Russell 2000 Absolute (top) and Relative to the S&P 500 (bottom)

Source: Bloomberg, NewEdge Wealth, as of 4/19/24

But the Pivot Party was about more than just balance sheet relief, it was about animal spirits getting reinvigorated, with Initial Public Offering, IPO, activity picking up (the number of IPOs that have been filed is +10% YTD from last year, while the amount of proceeds raised is +326% YTD from last year), and debt issuance increasing, taking advantage of tighter credit spreads as markets rallied.  Strong results from the Capital Markets businesses of the large banks in 1Q24 confirmed this activity.

However, as the Pivot Party has faded, with rates rising and the performance of recently IPO’d companies lagging, it will be important to monitor the health of the nascent recovery in animal spirits.

Renaissance IPO ETF (IPO) Absolute (top) and Relative to the S&P 500 (bottom)

Source: Bloomberg, NewEdge Wealth, as of 4/19/24

These animal spirits and the rate backdrop are important for how companies will plan to invest and raise capital in the coming quarters, as there was a great deal of hope that an easier Fed could give the green light to IPOs, debt raises, M&A, and capital expenditures. This is especially important in the context of a wave of refinancing for high yield borrowers that is expected to build later in 2024 and 2025.

The Music Video: Assessing the Speed of Growth

We find it interesting how rapidly the market narrative has swung from expecting a recession, to no recession, and from 6.5 cuts, to calls for more hikes.

It raises the question if consensus has now become too one-sided in expecting strong growth and a tight Fed to continue in perpetuity.

We are not making the call for an imminent slowdown in U.S. growth, but we are alert to the one-sidedness of the consensus for growth.

As of 4/19/24

We continue to closely monitor the performance of equal weight Consumer Discretionary vs. Consumer Staples stocks as a sign of both risk appetite and forward expectations for consumer spending growth (which makes up 70% of GDP). We find it very interesting that Discretionary sharply underperformed Staples this week on the back of strong retail sales data and another revision higher to Household Consumption growth in GDP.

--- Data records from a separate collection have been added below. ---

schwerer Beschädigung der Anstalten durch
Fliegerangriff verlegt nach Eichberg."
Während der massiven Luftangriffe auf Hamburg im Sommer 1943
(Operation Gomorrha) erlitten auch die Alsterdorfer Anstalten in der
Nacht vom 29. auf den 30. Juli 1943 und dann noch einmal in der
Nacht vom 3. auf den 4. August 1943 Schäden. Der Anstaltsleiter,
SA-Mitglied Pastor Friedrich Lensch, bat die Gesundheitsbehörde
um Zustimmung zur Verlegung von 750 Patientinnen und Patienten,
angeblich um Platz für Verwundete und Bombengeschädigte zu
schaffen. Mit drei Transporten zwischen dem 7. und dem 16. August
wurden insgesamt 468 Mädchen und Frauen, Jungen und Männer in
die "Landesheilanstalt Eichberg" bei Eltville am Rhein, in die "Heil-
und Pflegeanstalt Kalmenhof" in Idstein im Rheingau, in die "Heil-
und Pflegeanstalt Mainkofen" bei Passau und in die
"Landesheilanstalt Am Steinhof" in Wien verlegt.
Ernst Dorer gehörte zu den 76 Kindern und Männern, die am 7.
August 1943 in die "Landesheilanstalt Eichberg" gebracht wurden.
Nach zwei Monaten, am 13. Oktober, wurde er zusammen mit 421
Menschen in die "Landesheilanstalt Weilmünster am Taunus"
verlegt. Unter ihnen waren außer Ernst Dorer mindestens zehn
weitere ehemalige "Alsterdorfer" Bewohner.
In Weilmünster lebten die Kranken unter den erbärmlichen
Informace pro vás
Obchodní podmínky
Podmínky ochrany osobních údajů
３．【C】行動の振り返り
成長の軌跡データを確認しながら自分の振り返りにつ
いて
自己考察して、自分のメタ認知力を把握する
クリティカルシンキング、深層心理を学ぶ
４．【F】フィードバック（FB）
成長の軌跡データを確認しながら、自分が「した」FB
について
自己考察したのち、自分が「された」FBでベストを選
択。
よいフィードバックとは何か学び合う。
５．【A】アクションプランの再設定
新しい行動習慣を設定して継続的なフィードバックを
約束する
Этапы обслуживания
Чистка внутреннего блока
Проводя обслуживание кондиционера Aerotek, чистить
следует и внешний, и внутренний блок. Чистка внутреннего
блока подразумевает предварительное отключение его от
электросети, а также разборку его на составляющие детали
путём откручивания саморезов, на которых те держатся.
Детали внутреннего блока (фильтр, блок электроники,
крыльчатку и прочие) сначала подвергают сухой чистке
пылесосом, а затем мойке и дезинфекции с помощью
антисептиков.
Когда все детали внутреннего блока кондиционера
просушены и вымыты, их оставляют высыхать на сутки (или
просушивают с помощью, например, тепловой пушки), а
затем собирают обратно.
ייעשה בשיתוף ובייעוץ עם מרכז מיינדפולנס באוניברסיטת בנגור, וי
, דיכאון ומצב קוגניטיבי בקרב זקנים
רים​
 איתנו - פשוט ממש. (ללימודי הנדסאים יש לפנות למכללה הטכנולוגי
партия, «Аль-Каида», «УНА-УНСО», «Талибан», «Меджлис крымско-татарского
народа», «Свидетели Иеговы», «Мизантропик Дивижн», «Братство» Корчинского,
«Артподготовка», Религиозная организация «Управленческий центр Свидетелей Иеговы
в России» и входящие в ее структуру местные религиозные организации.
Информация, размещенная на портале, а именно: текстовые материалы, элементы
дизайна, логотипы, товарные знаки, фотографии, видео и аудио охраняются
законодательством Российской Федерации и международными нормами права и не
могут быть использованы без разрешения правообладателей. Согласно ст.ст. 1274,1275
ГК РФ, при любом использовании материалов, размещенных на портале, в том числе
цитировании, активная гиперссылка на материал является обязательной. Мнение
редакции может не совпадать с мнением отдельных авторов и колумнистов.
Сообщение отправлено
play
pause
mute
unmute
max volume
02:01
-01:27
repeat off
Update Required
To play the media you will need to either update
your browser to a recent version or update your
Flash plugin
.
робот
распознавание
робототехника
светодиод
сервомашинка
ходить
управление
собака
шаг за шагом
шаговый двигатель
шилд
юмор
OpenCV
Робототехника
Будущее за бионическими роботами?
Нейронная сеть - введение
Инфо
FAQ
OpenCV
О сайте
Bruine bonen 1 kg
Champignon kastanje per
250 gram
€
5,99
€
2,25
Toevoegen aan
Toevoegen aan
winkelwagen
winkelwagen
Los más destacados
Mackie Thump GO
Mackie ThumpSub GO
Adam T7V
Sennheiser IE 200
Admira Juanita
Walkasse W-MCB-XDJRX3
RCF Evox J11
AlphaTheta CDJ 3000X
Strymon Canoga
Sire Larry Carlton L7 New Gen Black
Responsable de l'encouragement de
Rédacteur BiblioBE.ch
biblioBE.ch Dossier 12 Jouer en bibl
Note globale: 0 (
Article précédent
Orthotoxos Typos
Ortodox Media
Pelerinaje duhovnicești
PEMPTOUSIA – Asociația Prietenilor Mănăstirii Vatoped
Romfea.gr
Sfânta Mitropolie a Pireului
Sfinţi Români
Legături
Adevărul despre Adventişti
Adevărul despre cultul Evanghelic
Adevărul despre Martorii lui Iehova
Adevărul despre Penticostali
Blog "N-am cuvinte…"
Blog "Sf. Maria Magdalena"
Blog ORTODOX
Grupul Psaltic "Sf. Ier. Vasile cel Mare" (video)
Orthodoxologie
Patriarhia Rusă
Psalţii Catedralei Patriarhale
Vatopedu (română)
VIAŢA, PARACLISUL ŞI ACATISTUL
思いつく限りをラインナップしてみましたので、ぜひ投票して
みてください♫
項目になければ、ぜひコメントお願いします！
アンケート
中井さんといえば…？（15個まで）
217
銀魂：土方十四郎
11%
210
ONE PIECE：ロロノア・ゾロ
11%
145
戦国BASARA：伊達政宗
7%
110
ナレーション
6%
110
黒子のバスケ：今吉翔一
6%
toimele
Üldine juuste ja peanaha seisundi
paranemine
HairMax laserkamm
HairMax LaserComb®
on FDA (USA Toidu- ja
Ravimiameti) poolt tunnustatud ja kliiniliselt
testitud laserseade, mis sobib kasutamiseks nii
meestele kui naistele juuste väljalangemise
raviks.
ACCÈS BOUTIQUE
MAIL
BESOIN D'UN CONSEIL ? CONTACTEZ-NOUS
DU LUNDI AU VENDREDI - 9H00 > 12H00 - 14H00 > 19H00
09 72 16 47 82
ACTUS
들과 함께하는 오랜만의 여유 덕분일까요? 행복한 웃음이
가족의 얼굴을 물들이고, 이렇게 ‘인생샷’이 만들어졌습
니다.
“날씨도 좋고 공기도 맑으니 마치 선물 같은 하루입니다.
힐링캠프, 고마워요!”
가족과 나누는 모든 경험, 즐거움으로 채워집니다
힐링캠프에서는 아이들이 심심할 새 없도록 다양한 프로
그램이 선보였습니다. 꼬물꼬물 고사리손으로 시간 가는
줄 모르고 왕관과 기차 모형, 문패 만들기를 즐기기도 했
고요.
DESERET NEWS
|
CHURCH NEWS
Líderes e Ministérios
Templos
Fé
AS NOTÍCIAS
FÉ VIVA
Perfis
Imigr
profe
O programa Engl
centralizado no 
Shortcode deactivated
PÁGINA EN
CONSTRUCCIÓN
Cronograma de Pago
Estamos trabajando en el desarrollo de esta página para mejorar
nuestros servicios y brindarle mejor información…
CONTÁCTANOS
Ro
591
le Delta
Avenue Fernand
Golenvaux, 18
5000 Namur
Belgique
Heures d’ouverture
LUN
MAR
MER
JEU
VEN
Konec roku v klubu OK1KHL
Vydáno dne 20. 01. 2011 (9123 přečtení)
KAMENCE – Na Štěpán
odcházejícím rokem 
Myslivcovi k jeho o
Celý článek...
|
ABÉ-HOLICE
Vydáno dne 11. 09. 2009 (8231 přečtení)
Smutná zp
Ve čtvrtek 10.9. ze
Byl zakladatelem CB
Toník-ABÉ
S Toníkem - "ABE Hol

Equal Weight Consumer Discretionary vs. Consumer Staples & GDP Household Consumption Bloomberg Consensus Forecasts for 2024 and 2025 Growth

Source: Bloomberg, NewEdge Wealth, as of 4/19/24

Staying on theme, the music video for Weezer’s “Undone” is also an appropriate representation of today’s growth backdrop, as it uses paradoxical and somewhat disorienting speeds to create a real-time slow motion effect (the band played a sped up version of the song, so when slowed to real-time, it looks as though they are playing in slow motion).

As we outlined in our 2024 Outlook, we expect economic data to be paradoxical and somewhat disorienting, just like the “Undone” video.  This makes listening to what the market says about the growth backdrop even more important, as it could help “sniff out” when changes to the growth trajectory are occurring.


The Fed and the market’s expectations for 2024 cuts have clearly been undone and unraveled by stickier inflation and growth data in the U.S.  This has sent shockwaves through rates and currency markets, as U.S. strength divergences other countries. We will continue to monitor U.S. inflation and growth data, and what markets are “saying” about this data to gauge if consensus has become too one-sided in its now rosy expectations.


Abbreviations/Definitions: CPI: Consumer Price Index; GDP: gross domestic product; Quantitative easing (QE): refers to the Fed buying assets to lower longer-term interest rates; Relative Strength Index (RSI): a technical indicator intended to chart the current and historical strength or weakness of a stock or market based on the closing prices of a recent trading period; Supercore CPI: measures core services ex shelter.